* Page extract
_ _ _ _ _
Note that since $v_0$ is non-negative, and since the reward for $a_1$ is always positive, $q_k(s, a_1)$ will always be positive, so $v_k(s_1)$ and $v_k(s_2)$ will always be positive. With this observation, we see that
$$
v_k(s_1) \ge q_k(s_1, a_2) > 10 \qquad\text{ for }k\ge 1
$$
from which it follows that
$$
v_k(s_2)\ge q_k(s_2, a_2) > -1 + .5\cdot v_{k-1}(s_1) > 4\qquad\text{ for }k\ge 2
$$
Applying these observations, we have that
$$\begin{align*}
q_{k+1}(s_1, a_1) - q_{k+1}(s_1, a_2) &= -2 + 0.1\cdot v_k(s_1) + 0.4\cdot v_k(s_2) & > 0\\
q_{k+1}(s_2, a_1) - q_{k+1}(s_2, a_2) &= 2 - 0.2\cdot v_k(s_1) & < 0
\end{align*}$$
for $k \ge 2$. This means that $\pi_k = (a_1, a_2)$ for $k \ge 2$.

In [6]:
# This cell is just checking that I didn't make an arithmetic error above.

R = np.array([[8, 10], [1, -1]])  # dimensions [s, a]
P = np.array([[[.2, .6], [.1, .2]], [[.3, .3], [.5, .3]]])  # dimensions [s, a, s']
v = np.array([10, 1])  # dimensions [s']

q = R + P @ v
v = np.max(q, axis=-1)
print(q, v)

q = R + P @ v
v = np.max(q, axis=-1)
print(q, v)
_ _ _ _ _
* Provided material
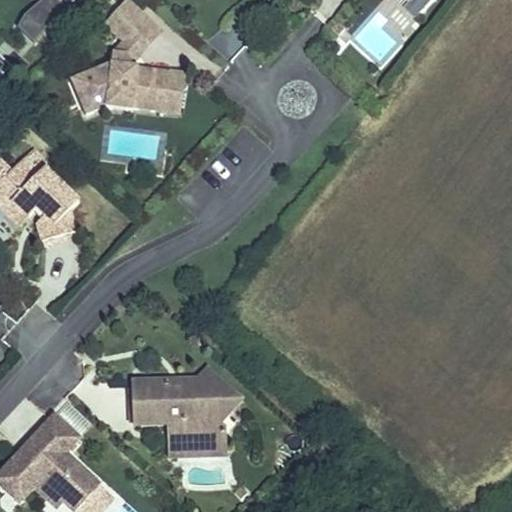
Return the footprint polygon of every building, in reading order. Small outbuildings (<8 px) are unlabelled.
[(34,43),(73,0),(45,0),(28,21),(22,26),(21,25),(18,29),(34,43)] [(392,0),(414,20),(433,0),(411,0),(409,3),(405,0),(392,0)] [(110,27),(121,37),(141,15),(130,5),(110,27)] [(164,35),(141,15),(121,37),(126,42),(113,55),(126,57),(134,64),(133,69),(164,35)] [(331,30),(339,38),(346,29),(338,22),(331,30)] [(73,81),(87,117),(107,109),(133,113),(134,108),(158,111),(160,92),(170,94),(173,74),(133,69),(134,64),(126,57),(113,55),(112,65),(73,81)] [(0,79),(11,67),(0,56),(0,79)] [(158,111),(180,114),(185,76),(173,74),(170,94),(160,92),(158,111)] [(0,162),(0,196),(10,206),(13,203),(29,218),(34,213),(37,210),(45,217),(41,220),(37,224),(43,243),(76,233),(70,213),(79,203),(46,170),(50,167),(33,150),(11,173),(0,162)] [(0,207),(20,228),(29,218),(13,203),(10,206),(0,196),(0,207)] [(34,213),(41,220),(45,217),(37,210),(34,213)] [(44,248),(77,239),(76,233),(43,243),(44,248)] [(168,383),(133,384),(135,427),(169,426),(182,425),(183,454),(212,453),(211,434),(219,425),(241,401),(208,371),(199,381),(184,382),(184,387),(168,388),(168,383)] [(0,477),(0,488),(20,506),(34,490),(58,511),(64,505),(71,511),(78,511),(96,492),(82,479),(86,474),(66,456),(80,440),(55,417),(32,442),(33,448),(36,453),(30,459),(23,452),(0,477)] [(169,426),(170,459),(226,457),(225,431),(219,425),(211,434),(212,453),(183,454),(182,425),(169,426)] [(23,452),(30,459),(36,453),(33,448),(32,442),(23,452)] [(78,511),(103,511),(115,500),(86,474),(82,479),(96,492),(78,511)] [(234,494),(242,501),(248,494),(241,487),(234,494)]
_ _ _ _ _
* Requirements
(a) Please translate this sentence from the value-iteration passage into Spanish: "This means that $\pi_k = (a_1, a_2)$ for $k \ge 2$."
(b) Pick up the value-iteration passage right after its final line of code and write what comes next.

* Results for the exercise
(a) Esto significa que $\pi_k = (a_1, a_2)$ para $k \ge 2$.

(b)
[[10.6 11.2]
 [ 4.3  4.3]] [11.2  4.3]
[[12.82 11.98]
 [ 5.65  5.89]] [12.82  5.89]


## Question 3

**Job-Hopping and Wages-Utility-Maximization.**
You are a worker who starts every day either employed or unemployed. If you start your day employed, you work on your job for the day (one of $n$ jobs, as elaborated later) and you get to earn the wage of the job for the day. However, at the end of the day, you could lose your job with probability $\alpha \in [0,1]$, in which case you start the next day unemployed. If at the end of the day, you do not lose your job (with probability $1-\alpha$), then you will start the next day with the same job (and hence, the same daily wage). On the other hand, if you start your day unemployed, then you will be randomly offered one of $n$ jobs with daily wages $w_1, w_2, \ldots w_n \in \mathbb{R}^+$ with respective job-offer probabilities $p_1, p_2, \ldots p_n \in [0,1]$ (with $\sum_{i=1}^n p_i = 1$). You can choose to either accept or decline the offered job. If you accept the job-offer, your day progresses exactly like the {\em employed-day} described above (earning the day's job wage and possibly (with probability $\alpha$) losing the job at the end of the day). However, if you decline the job-offer, you spend the day unemployed, receive the unemployment wage $w_0 \in \mathbb{R}^+$ for the day, and start the next day unemployed. The problem is to identify the optimal choice of accepting or rejecting any of the job-offers the worker receives, in a manner that maximizes the infinite-horizon {\em Expected Discounted-Sum of Wages Utility}. Assume the daily discount factor for wages (employed or unemployed) is $\gamma \in [0,1)$. Assume Wages Utility function to be $U(w) = \log(w)$ for any wage amount $w \in \mathbb{R}^+$. So you are looking to maximize
$$\mathbb{E}[\sum_{u=t}^\infty \gamma^{u-t} \cdot \log(w_{i_u})]$$
at the start of a given day $t$ ($w_{i_u}$ is the wage earned on day $u$, $0\leq i_u \leq n$ for all $u\geq t$).

- Express with clear mathematical notation the state space, action space, transition function, reward function, and write the Bellman Optimality Equation customized for this MDP.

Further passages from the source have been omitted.